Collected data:

####

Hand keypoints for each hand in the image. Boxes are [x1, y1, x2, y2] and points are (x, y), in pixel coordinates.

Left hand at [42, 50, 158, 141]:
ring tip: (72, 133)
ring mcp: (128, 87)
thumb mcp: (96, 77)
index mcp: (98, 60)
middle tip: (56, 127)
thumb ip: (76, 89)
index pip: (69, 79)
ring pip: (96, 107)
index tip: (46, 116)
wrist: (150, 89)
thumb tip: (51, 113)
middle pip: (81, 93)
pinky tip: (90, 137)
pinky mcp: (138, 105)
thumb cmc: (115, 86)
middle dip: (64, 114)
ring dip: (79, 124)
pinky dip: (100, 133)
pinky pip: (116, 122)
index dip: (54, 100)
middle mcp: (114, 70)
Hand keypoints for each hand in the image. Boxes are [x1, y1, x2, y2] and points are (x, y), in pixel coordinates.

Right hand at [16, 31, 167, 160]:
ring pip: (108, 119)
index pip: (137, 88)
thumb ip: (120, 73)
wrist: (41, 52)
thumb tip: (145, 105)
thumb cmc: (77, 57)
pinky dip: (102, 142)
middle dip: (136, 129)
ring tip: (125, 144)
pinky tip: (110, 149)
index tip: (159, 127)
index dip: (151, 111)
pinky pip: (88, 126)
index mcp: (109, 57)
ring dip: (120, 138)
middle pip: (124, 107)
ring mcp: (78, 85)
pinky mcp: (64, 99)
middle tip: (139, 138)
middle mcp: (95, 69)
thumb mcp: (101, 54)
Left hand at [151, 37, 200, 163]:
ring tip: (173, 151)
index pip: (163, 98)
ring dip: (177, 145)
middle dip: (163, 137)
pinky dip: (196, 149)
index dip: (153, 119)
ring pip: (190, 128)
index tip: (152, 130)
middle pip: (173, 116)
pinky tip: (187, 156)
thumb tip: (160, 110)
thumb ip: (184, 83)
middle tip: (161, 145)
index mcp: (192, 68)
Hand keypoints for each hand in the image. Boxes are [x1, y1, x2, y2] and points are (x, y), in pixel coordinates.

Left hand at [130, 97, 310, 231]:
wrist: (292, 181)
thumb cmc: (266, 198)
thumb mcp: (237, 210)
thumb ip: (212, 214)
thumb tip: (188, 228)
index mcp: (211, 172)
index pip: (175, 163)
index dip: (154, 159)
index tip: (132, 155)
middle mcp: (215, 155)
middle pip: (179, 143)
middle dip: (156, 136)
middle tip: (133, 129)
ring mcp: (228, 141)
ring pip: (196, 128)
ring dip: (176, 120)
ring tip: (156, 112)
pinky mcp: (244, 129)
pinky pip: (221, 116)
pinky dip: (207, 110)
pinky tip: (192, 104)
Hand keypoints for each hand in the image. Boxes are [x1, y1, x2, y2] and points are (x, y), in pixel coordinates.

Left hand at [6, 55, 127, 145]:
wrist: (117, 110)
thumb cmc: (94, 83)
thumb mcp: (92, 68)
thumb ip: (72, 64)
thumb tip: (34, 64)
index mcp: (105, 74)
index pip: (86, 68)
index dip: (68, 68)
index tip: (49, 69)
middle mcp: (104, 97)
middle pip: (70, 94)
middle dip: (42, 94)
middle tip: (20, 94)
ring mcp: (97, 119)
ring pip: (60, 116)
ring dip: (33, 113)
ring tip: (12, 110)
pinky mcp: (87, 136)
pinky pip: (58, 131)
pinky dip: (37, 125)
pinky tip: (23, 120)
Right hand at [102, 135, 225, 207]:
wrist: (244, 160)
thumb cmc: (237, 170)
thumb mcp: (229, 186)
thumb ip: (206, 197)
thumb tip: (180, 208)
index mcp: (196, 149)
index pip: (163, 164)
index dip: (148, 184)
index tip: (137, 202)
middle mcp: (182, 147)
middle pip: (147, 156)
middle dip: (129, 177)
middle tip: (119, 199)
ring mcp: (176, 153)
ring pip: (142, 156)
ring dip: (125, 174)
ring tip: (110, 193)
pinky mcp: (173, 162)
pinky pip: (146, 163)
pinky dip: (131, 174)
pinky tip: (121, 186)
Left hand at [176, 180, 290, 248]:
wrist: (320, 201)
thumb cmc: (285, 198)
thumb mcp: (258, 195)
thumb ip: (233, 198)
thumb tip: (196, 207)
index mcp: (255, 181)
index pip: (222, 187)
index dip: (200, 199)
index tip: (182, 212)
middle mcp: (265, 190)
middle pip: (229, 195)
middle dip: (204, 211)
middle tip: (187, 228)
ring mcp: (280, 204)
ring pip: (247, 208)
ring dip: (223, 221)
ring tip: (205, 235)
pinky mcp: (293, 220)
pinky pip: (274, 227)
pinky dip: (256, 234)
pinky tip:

####

#### [Work item]
Transcribe each entry verbatim, leaving none out.

#### [The answer]
Hand keypoints for each hand in the image. Boxes are [x1, y1, x2, y2] and points are (x, y), in pixel coordinates.

Left hand at [42, 50, 158, 141]:
ring tip: (72, 133)
ring mcp: (128, 87)
thumb mcp: (96, 77)
index mcp: (98, 60)
middle tip: (56, 127)
thumb ip: (76, 89)
index pip: (69, 79)
ring pip: (96, 107)
index tip: (46, 116)
wrist: (150, 89)
thumb tip: (51, 113)
middle pip: (81, 93)
pinky tip: (90, 137)
pinky mcp: (138, 105)
thumb cmc: (115, 86)
middle dip: (64, 114)
ring dip: (79, 124)
pinky dip: (100, 133)
pinky pip: (116, 122)
index dip: (54, 100)
middle mcp: (114, 70)
Hand keypoints for each hand in the image. Boxes are [x1, y1, x2, y2] and points are (x, y), in pixel coordinates.

Right hand at [16, 31, 167, 160]:
ring pip: (108, 119)
index pip: (137, 88)
thumb ip: (120, 73)
wrist: (41, 52)
thumb tip: (145, 105)
thumb cmc: (77, 57)
pinky dip: (102, 142)
middle dip: (136, 129)
ring tip: (125, 144)
pinky tip: (110, 149)
index tip: (159, 127)
index dip: (151, 111)
pinky pip: (88, 126)
index mcp: (109, 57)
ring dip: (120, 138)
middle pip: (124, 107)
ring mcp: (78, 85)
pinky mcp: (64, 99)
middle tip: (139, 138)
middle mcp: (95, 69)
thumb mcp: (101, 54)
Left hand at [151, 37, 200, 163]:
ring tip: (173, 151)
index pip: (163, 98)
ring dip: (177, 145)
middle dip: (163, 137)
pinky dip: (196, 149)
index dip: (153, 119)
ring pip: (190, 128)
index tip: (152, 130)
middle pip: (173, 116)
pinky tip: (187, 156)
thumb tip: (160, 110)
thumb ip: (184, 83)
middle tip: (161, 145)
index mcp: (192, 68)
Hand keypoints for each hand in the image. Boxes are [x1, y1, x2, y2] and points are (x, y), in pixel coordinates.

Left hand at [130, 97, 310, 231]:
wrist: (292, 181)
thumb cmc: (266, 198)
thumb mcp: (237, 210)
thumb ip: (212, 214)
thumb tip: (188, 228)
index mcp: (211, 172)
index pip: (175, 163)
index dip: (154, 159)
index tip: (132, 155)
middle mcp: (215, 155)
middle pip: (179, 143)
middle dip: (156, 136)
middle tip: (133, 129)
ring mcp: (228, 141)
ring pip: (196, 128)
ring dip: (176, 120)
ring tip: (156, 112)
pinky mcp: (244, 129)
pinky pip: (221, 116)
pinky dip: (207, 110)
pinky tip: (192, 104)
Hand keypoints for each hand in the image. Boxes are [x1, y1, x2, y2] and points are (x, y), in pixel coordinates.

Left hand at [6, 55, 127, 145]:
wrist: (117, 110)
thumb cmc: (94, 83)
thumb mcp: (92, 68)
thumb ip: (72, 64)
thumb tip: (34, 64)
index mcp: (105, 74)
index pip: (86, 68)
index dip: (68, 68)
index tip: (49, 69)
middle mcp: (104, 97)
middle pip: (70, 94)
middle dip: (42, 94)
middle tip: (20, 94)
ring mcp: (97, 119)
ring pip: (60, 116)
ring dip: (33, 113)
ring tip: (12, 110)
pinky mcp: (87, 136)
pinky pip: (58, 131)
pinky dip: (37, 125)
pinky tip: (23, 120)
Right hand at [102, 135, 225, 207]:
wrist: (244, 160)
thumb cmc: (237, 170)
thumb mcp: (229, 186)
thumb ip: (206, 197)
thumb tip: (180, 208)
index mcp: (196, 149)
index pip: (163, 164)
index dip: (148, 184)
index tip: (137, 202)
middle mcp: (182, 147)
middle pip: (147, 156)
middle dip: (129, 177)
middle tip: (119, 199)
ring mcp: (176, 153)
ring pip: (142, 156)
ring dip: (125, 174)
ring tip: (110, 193)
pinky mcp: (173, 162)
pinky pip: (146, 163)
pinky dip: (131, 174)
pinky tip: (121, 186)
Left hand at [176, 180, 290, 248]:
wrist: (320, 201)
thumb cmc: (285, 198)
thumb mcp: (258, 195)
thumb ip: (233, 198)
thumb tip: (196, 207)
index mcp: (255, 181)
index pip: (222, 187)
index dip: (200, 199)
index tip: (182, 212)
middle mcp: (265, 190)
middle pip: (229, 195)
middle dip: (204, 211)
middle tip: (187, 228)
ring mcp: (280, 204)
ring pip: (247, 208)
ring dip: (223, 221)
ring tip: (205, 235)
pinky mcp: (293, 220)
pinky pip: (274, 227)
pinky dip: (256, 234)
pinky tip:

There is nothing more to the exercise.